A pesquisa também ouviu gestores públicos de oito cidades brasileiras, que ecoaram o mesmo problema: a insuficiência de agentes de saúde e de endemias, as subnotificações de casos e os atrasos que dificultam o planejamento das ações de controle. O sistema de saúde, fragmentado, parece funcionar como peças soltas de um quebra-cabeça. Gestores também se queixam da ausência de repasses financeiros específicos para políticas preventivas e revelam que, muitas vezes, sequer sabem como acessar os fundos disponíveis.

 

O grande mérito da abordagem da pesquisa, segundo Phebo, é romper com a ideia simplista de que a adoção de comportamentos preventivos depende unicamente da escolha individual, motivada por conhecimento ou interesse.
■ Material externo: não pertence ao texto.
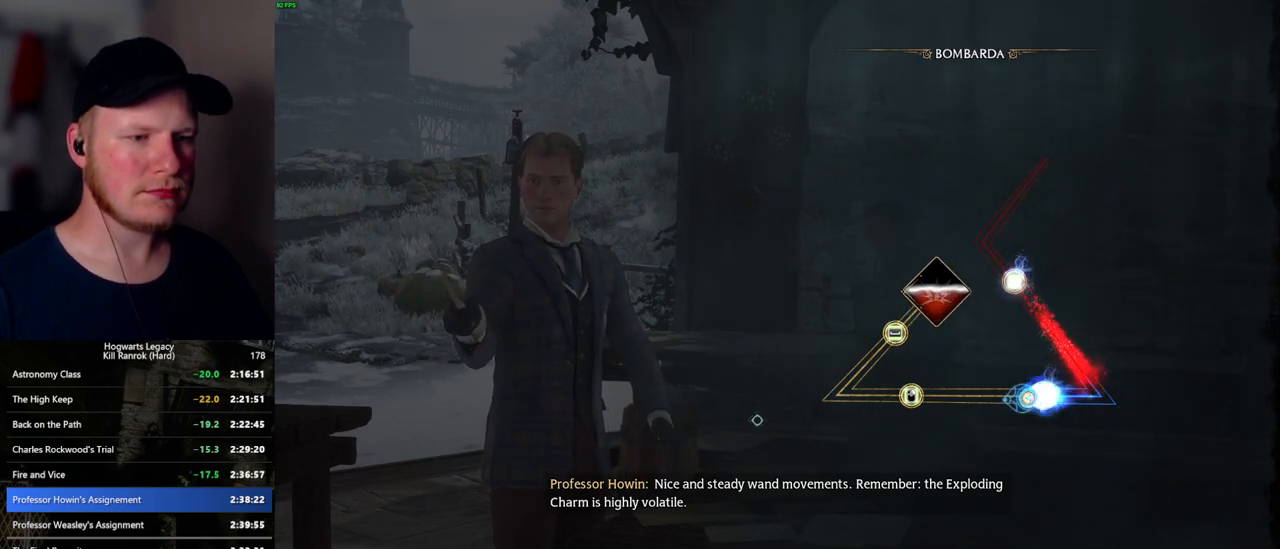
{"keys": [], "mouse": [], "events": []}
Em vez disso, a pesquisa convida a um olhar mais profundo, que leva em consideração fatores psicológicos, sociais e ambientais. “Não se trata apenas de saber o que é certo, mas de como as pessoas se relacionam com as práticas de prevenção em seu dia a dia, influenciadas por normas sociais enraizadas, pela infraestrutura ao seu redor e pelo acesso – ou falta dele – às políticas públicas”, aponta.

 

 

UPA lotada na capital mineira

UPA lotada na capital mineira durante período crítico da epidemia de dengue que atingiu mais de 1,6 milhão de pessoas no estado neste ano

Leandro Couri/EM/D.A Press – 20/2/24


CAMPANHAS MAIS FORTES


A publicação fornece ainda uma série de recomendações para enfrentar os obstáculos para colocar a prevenção em prática. Uma das sugestões é aumentar a percepção de risco da população, especialmente em relação às crianças. “As famílias tendem a estar mais atentas quando a criança pequena pode ser afetada. Nós precisamos garantir para a criança um ambiente livre de doenças e de condições que afetem sua saúde porque ela está em um momento de desenvolvimento físico, cognitivo e social. Uma doença incapacitante, como a dengue, por exemplo, pode fazer com que ela perca o ano escolar ou repita o ano, afetando sua frequência e rotina”, reforça o chefe de saúde do Unicef Brasil.

 

A pesquisa destaca também que a redução dos esforços e custos envolvidos na prevenção pode aumentar significativamente a adesão da população a essas práticas. “As barreiras de acesso mais mencionadas estavam associadas ao preço dos repelentes, à contratação de serviços de descarte de entulho, limpeza de locais de difícil acesso (como calhas) e à realização de obras na casa para evitar água parada”, aponta Phebo. O estudo elogia o “Dia D” de Montes Claros, que disponibiliza um caminhão para recolher gratuitamente móveis e entulho, como um exemplo eficaz de política preventiva. Outra ação sugerida é a distribuição gratuita de repelentes nos postos de saúde, facilitando o acesso da população a medidas de proteção.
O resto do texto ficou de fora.